[Start of Attachment]

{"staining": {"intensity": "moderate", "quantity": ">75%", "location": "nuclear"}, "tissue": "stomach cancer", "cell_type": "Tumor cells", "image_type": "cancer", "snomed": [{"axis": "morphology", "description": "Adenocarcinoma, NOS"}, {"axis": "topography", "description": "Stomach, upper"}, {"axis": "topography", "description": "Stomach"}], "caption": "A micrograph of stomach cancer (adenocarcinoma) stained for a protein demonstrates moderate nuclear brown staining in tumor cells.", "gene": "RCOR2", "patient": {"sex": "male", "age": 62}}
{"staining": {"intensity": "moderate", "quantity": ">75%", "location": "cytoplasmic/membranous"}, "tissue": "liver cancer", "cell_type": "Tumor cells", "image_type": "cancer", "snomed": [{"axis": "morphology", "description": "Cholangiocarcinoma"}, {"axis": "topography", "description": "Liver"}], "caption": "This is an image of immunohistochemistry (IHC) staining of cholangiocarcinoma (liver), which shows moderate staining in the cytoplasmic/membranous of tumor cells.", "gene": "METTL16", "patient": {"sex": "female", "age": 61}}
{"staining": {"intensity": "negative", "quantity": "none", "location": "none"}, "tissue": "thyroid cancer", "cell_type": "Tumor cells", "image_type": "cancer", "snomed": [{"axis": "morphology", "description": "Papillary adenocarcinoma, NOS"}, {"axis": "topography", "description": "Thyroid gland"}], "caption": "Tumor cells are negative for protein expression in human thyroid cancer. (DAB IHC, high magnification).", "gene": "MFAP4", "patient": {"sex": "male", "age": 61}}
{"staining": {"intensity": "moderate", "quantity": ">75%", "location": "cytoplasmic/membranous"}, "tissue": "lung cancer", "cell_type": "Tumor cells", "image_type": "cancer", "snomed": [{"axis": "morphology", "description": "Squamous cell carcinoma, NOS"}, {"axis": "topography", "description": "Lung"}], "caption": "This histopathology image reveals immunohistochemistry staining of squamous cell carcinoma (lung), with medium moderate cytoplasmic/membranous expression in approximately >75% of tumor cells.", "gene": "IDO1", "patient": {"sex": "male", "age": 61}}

[End of Attachment]

== Your task ==
Everything from the first line above through the line that contains "is an image" should be duplicated exactly, please, and nothing beyond it.

== Answer box ==
{"staining": {"intensity": "moderate", "quantity": ">75%", "location": "nuclear"}, "tissue": "stomach cancer", "cell_type": "Tumor cells", "image_type": "cancer", "snomed": [{"axis": "morphology", "description": "Adenocarcinoma, NOS"}, {"axis": "topography", "description": "Stomach, upper"}, {"axis": "topography", "description": "Stomach"}], "caption": "A micrograph of stomach cancer (adenocarcinoma) stained for a protein demonstrates moderate nuclear brown staining in tumor cells.", "gene": "RCOR2", "patient": {"sex": "male", "age": 62}}
{"staining": {"intensity": "moderate", "quantity": ">75%", "location": "cytoplasmic/membranous"}, "tissue": "liver cancer", "cell_type": "Tumor cells", "image_type": "cancer", "snomed": [{"axis": "morphology", "description": "Cholangiocarcinoma"}, {"axis": "topography", "description": "Liver"}], "caption": "This is an image of immunohistochemistry (IHC) staining of cholangiocarcinoma (liver), which shows moderate staining in the cytoplasmic/membranous of tumor cells.", "gene": "METTL16", "patient": {"sex": "female", "age": 61}}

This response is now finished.